Over the past few years the cryptocurrency world has truly exploded. There are hundreds of crypto-based projects in the works and the applications for blockchain technology seems almost limitless. In this fast-moving world there is always an abundance of creativity that spurs new directions that we just don't see coming and that list now includes pirates... That's right! This year we have seen the first true "Crypto Pirates" hit the digital scene and they be after yer Monero matey!
How You Got Jacked...
The code that is used is pretty straight forward and simple. Most of the sites that are utilizing it are using the services of Coinhive. Their entire business model revolves around the concept of in-browser CPU mining of Monero. How this is actually executed is a little more technical then I want to get into for this particular article, but my buddy Ray over at Hackerbits.com posted a very complete article that covers the technical side of Monero mining with your browser. Of course Coinhive is not the only game in town, there are a few other projects out there working on open source versions of a similar script which should be quite interesting to see the results of (see this Github & this Github.)
Pirate? Or Permission?
No matter where you are on the internet these days, it seems that most major sites have piled in as MANY ads as they can fit on the screen. This is how most of your favorite sites can afford to pay the bills and keep the lights on (including The 'Stache!). At this point, I think a lot of people have either gotten used the ads and ignore them, they actually like the ads because they are relevant to their likes, or they hate ads with a passion and have an "ad-blocker" turned on so they never see them. While ads can be annoying, we can simply turn them off or choose not to click on them. When it comes to pirate style cryptojacking of your browser to make money from your visitors we have not been given a choice. These Crypto Pirates have the script running in the background and there may be no way to actually tell if you are being hijacked.

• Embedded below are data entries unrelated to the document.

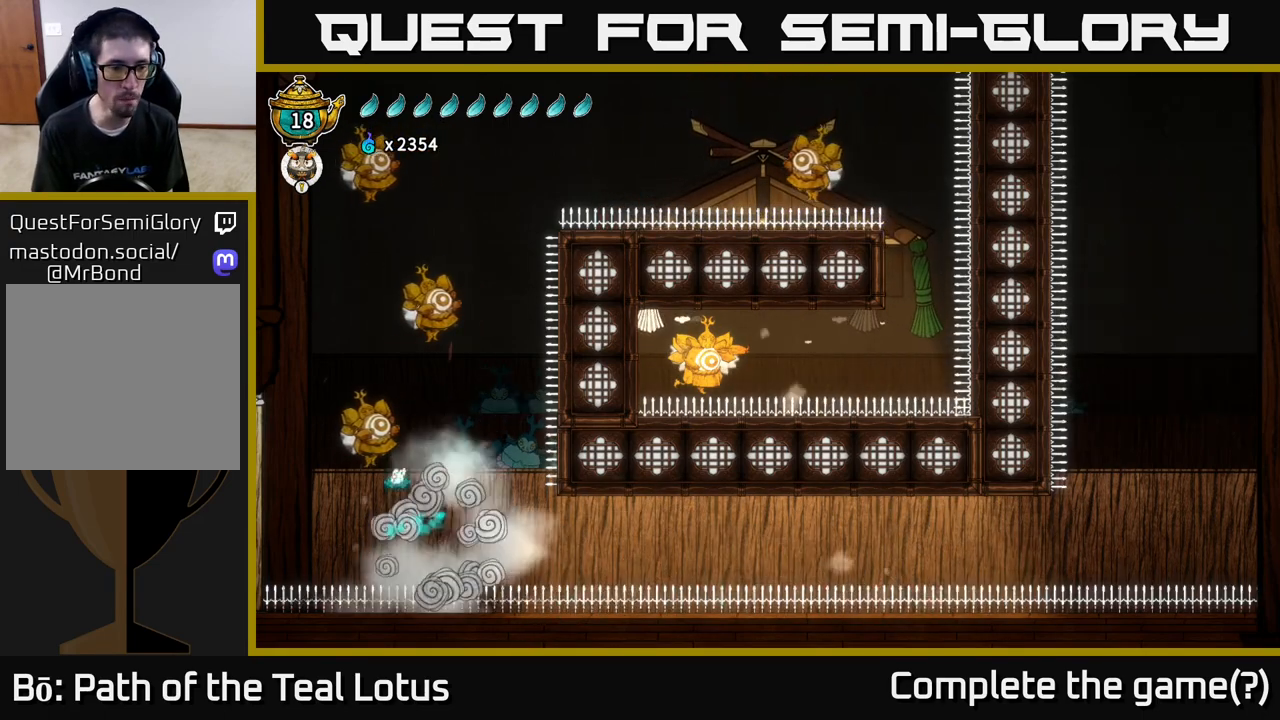
{"buttons": [], "left_stick": "up-right", "right_stick": "center", "events": [[167, "left_stick", "up"], [300, "left_stick", "up-right"], [317, "X", "down"], [367, "A", "up"], [500, "X", "up"]]}
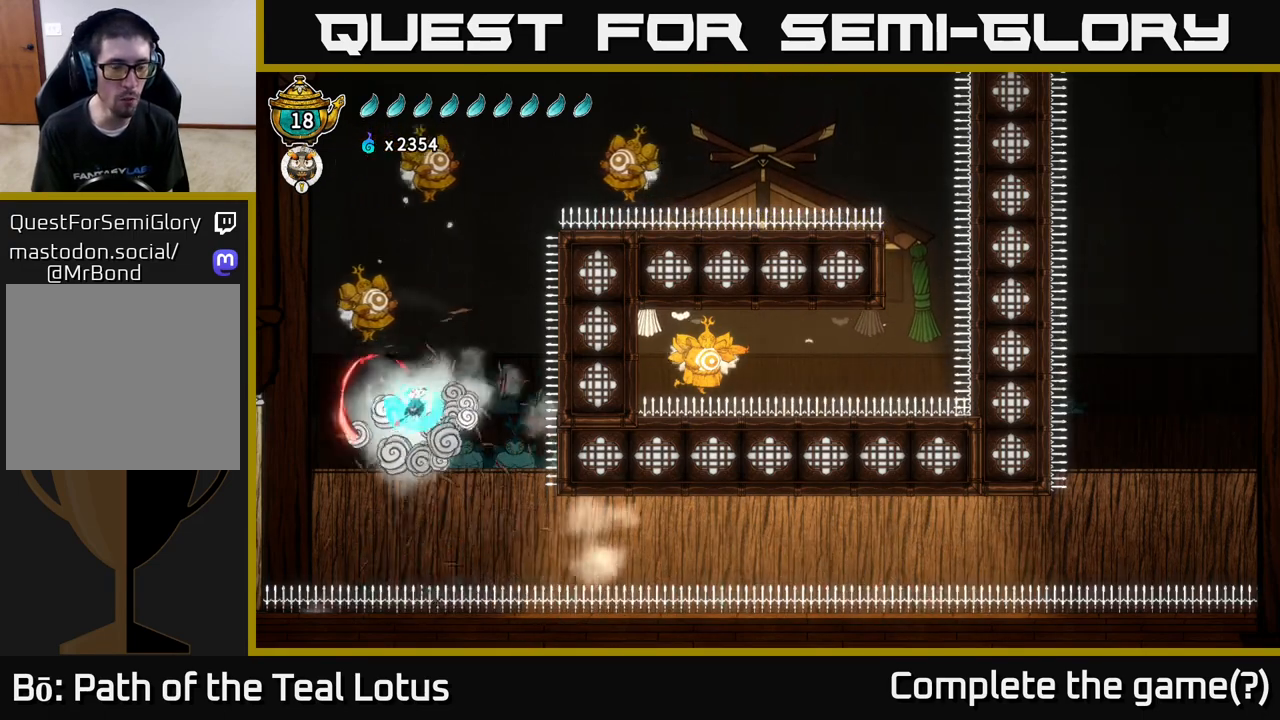
{"buttons": ["X"], "left_stick": "down", "right_stick": "center", "events": [[17, "left_stick", "center"], [50, "A", "down"], [250, "left_stick", "up-left"], [450, "X", "down"], [483, "A", "up"], [483, "left_stick", "down"]]}
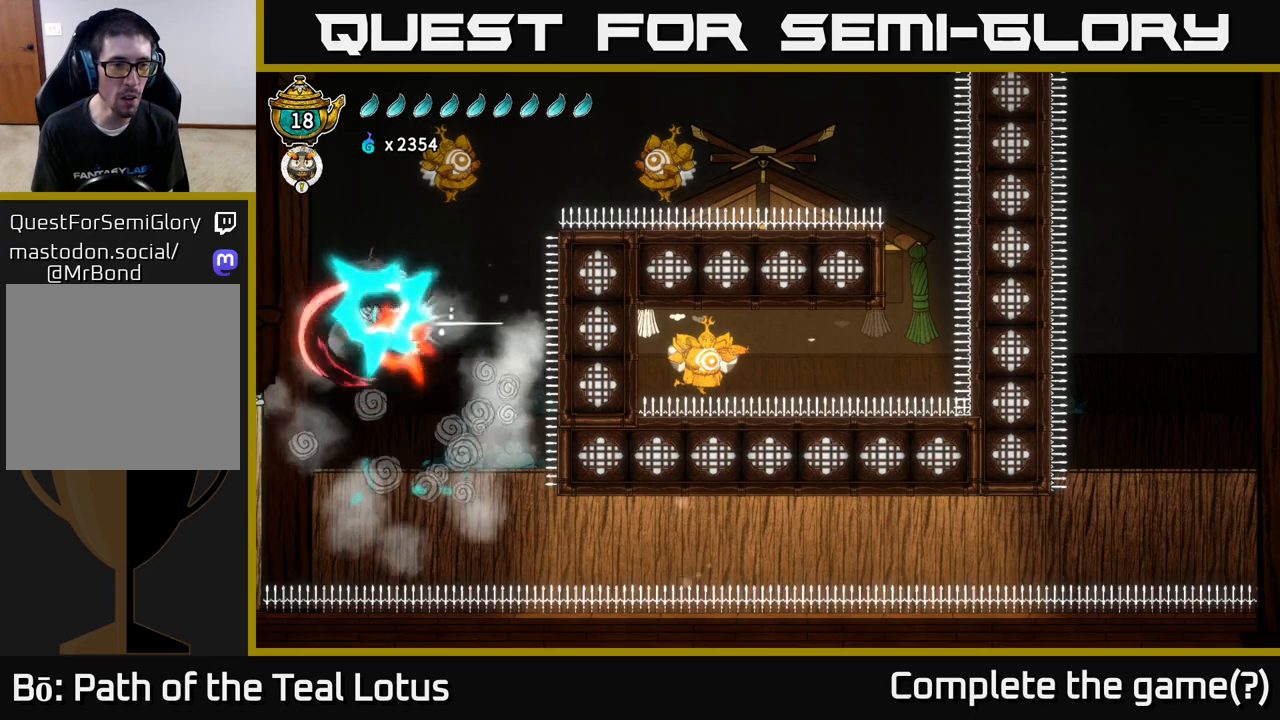
{"buttons": ["A"], "left_stick": "left", "right_stick": "center", "events": [[183, "A", "down"], [217, "X", "up"], [367, "left_stick", "left"]]}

What if, instead, you were just asked your permission?
Similar to when you first load many sites and they have a "pop-up" ad or ask you to join their sweet email list (like I do!), in-browser mining of Monero could be an optional method to support the websites you truly love. You could be presented with a pop-up option to turn on mining while you browser the site for that session or even have it setup so it remembers your default choice via cookies (mmmm coookie) for next time too. Personally, I think I would love to support a website that asked my permission first. It gives the user the choice, just like clicking on an ad does.

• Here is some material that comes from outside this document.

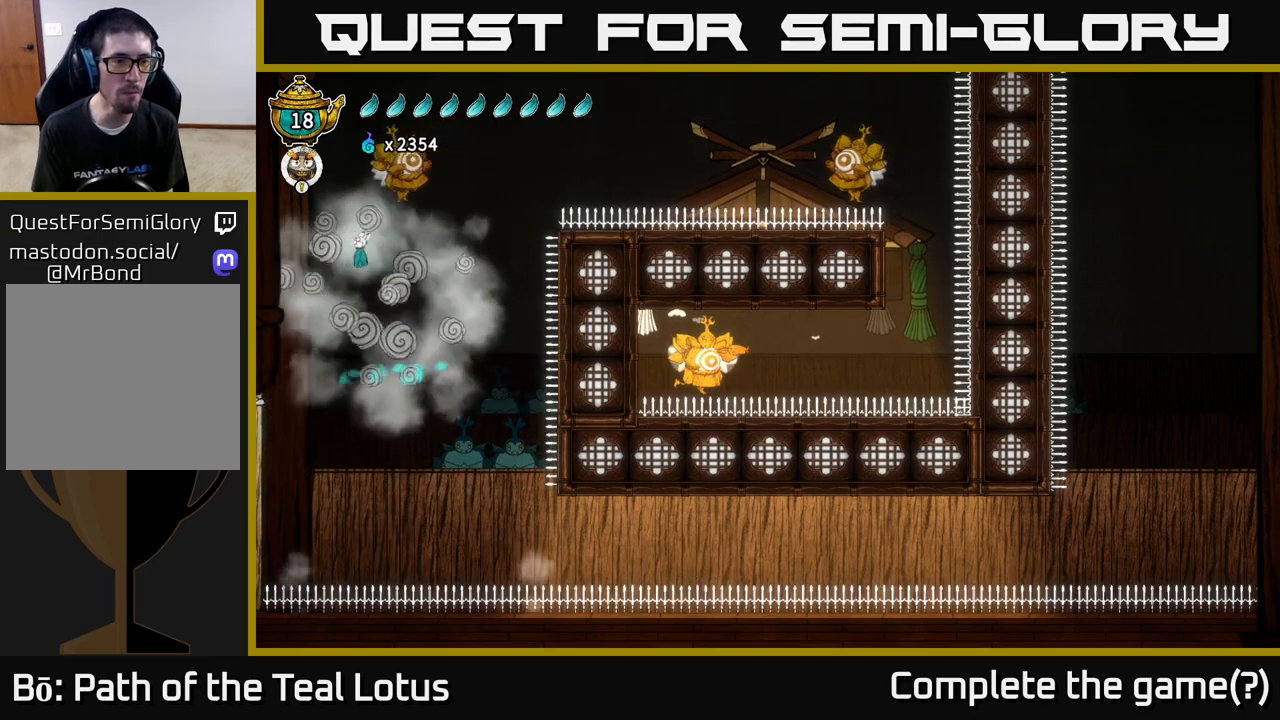
{"buttons": ["X", "L2"], "left_stick": "up", "right_stick": "center", "events": [[100, "L2", "down"], [133, "left_stick", "up-left"], [233, "A", "up"], [250, "left_stick", "right"], [417, "left_stick", "up"], [433, "X", "down"]]}
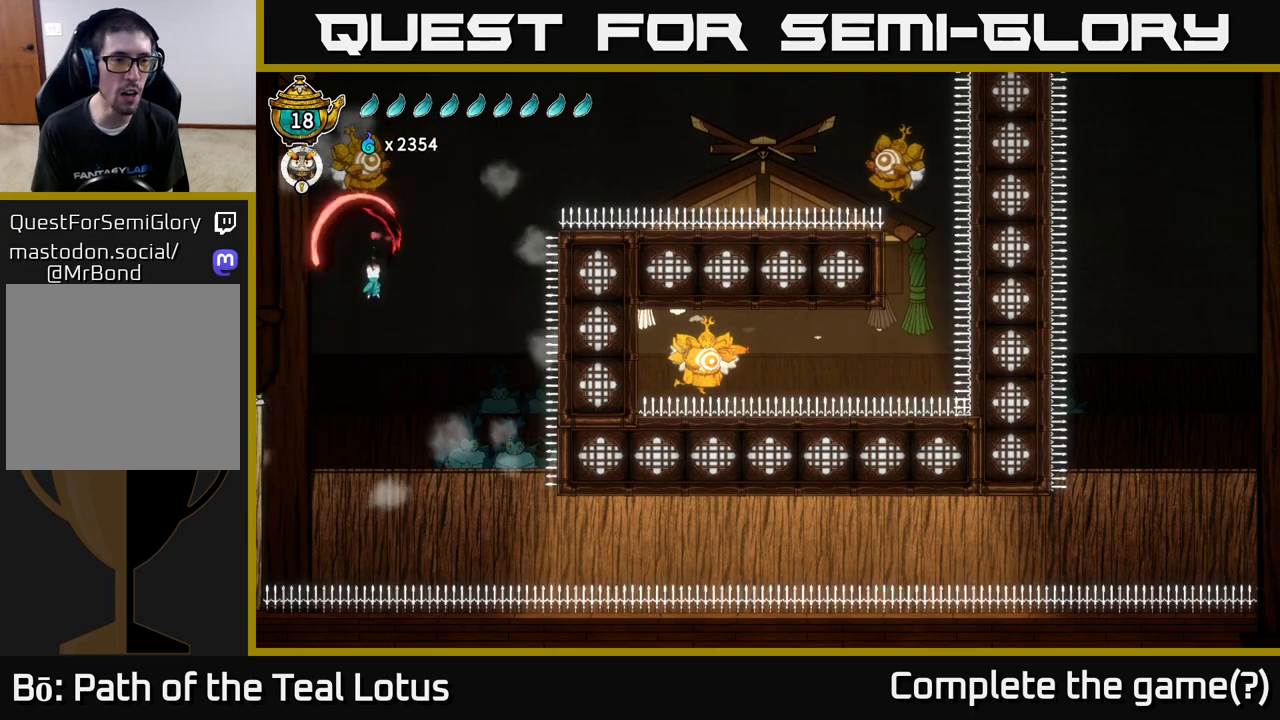
{"buttons": ["A", "L2"], "left_stick": "up-right", "right_stick": "center", "events": [[100, "X", "up"], [250, "A", "down"], [350, "left_stick", "up-right"]]}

A Shift In Advertising Piratetitude
While companies like Coinhive, and those that use their pirate-style in-browser mining script, may be considered as malicious (or so says Malwarebytes!), another cryptocurrency project has taken a whole new approach to advertising. Enter the Brave browser & BAT platform. These guys are basically a 1-2 punch to traditional advertising. The Brave browser is a privacy focused browser that has built in ad and tracking blockers that allow you to load websites much faster then normal by not loading ads or trackers. BAT or (Basic Attention Token) is a way to distribute micro-donations of cryptocurrency to the site owners as you browser their site in the Brave browser. If that seems a bit confusing, here is a good explanation from their site that sums up the relationship of the two:
"BAT is a utility token for a new, blockchain-based digital advertising and services platform. Brave is a privacy-focused, secure web browser that blocks ads by default and provides surfing speeds up 7x faster than its competitors. Brave currently runs an experimental automated and anonymous micro-donation system for publishers called Brave Payments. The BAT platform will absorb the Brave Payments ledger, which will migrate from Bitcoin micropayments to BAT microdonations in the near future. The platform will further extend this work into advertising. Users have the choice of whether or not to opt-in to see ads, which use a separate open source component. When users opt-in to receive ads in the platform, ads will be privately matched to their interests and anonymously confirmed. Publishers are rewarded accordingly with tokens. The user remains anonymous to all parties. Users who opt-in will also get a share of BATs and can use them on premium products, donate them back to publishers, etc."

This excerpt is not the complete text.